Examine the material below. Gather every line in which the string "dynamically" appears.

• [Records provided]
::::::

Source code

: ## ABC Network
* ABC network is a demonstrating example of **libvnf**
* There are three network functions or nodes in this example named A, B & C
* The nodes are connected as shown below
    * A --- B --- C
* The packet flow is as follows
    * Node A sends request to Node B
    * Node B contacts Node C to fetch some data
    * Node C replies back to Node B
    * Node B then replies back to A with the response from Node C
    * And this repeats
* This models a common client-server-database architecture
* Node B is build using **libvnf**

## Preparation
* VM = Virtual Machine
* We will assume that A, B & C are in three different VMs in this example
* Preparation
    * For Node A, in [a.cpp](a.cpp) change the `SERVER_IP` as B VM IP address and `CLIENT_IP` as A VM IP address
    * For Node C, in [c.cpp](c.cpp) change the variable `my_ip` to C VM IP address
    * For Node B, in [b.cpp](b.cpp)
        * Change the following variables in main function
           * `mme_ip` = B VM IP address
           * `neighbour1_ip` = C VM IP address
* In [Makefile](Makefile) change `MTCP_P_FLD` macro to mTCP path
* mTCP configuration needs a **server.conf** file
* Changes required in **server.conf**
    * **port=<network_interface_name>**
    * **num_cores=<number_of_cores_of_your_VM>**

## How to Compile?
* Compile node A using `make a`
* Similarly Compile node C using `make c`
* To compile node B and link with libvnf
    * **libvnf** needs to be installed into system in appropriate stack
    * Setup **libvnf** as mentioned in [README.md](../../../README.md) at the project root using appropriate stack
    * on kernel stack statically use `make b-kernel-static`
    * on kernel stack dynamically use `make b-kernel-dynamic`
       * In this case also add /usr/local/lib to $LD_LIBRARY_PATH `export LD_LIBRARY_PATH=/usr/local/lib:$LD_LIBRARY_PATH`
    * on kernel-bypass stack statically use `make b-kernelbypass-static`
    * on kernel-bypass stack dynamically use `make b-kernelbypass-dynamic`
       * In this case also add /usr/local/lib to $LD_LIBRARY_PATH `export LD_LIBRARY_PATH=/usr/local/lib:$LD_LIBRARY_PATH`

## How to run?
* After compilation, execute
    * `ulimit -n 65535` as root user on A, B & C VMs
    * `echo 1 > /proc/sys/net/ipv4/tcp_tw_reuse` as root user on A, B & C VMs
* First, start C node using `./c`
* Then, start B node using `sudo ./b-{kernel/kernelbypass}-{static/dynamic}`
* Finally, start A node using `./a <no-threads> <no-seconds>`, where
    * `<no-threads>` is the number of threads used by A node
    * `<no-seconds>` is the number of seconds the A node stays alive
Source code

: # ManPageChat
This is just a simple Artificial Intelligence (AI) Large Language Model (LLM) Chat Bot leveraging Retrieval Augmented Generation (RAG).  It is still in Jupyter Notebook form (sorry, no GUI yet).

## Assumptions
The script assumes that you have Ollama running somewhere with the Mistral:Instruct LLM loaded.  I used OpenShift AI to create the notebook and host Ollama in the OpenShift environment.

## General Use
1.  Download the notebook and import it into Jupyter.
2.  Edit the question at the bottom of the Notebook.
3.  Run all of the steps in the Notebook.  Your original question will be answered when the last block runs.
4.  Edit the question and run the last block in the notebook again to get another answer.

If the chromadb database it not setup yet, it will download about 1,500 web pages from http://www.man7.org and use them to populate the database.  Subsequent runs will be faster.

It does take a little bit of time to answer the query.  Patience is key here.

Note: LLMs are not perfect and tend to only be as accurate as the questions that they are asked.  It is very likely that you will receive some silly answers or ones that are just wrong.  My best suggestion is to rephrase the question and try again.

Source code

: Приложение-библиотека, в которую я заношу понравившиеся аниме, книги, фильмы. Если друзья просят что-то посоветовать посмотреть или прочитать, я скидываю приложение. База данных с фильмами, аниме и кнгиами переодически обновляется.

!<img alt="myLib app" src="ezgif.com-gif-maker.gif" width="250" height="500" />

::::::

• [Solution to the exercise]
    * on kernel stack dynamically use `make b-kernel-dynamic`
    * on kernel-bypass stack dynamically use `make b-kernelbypass-dynamic`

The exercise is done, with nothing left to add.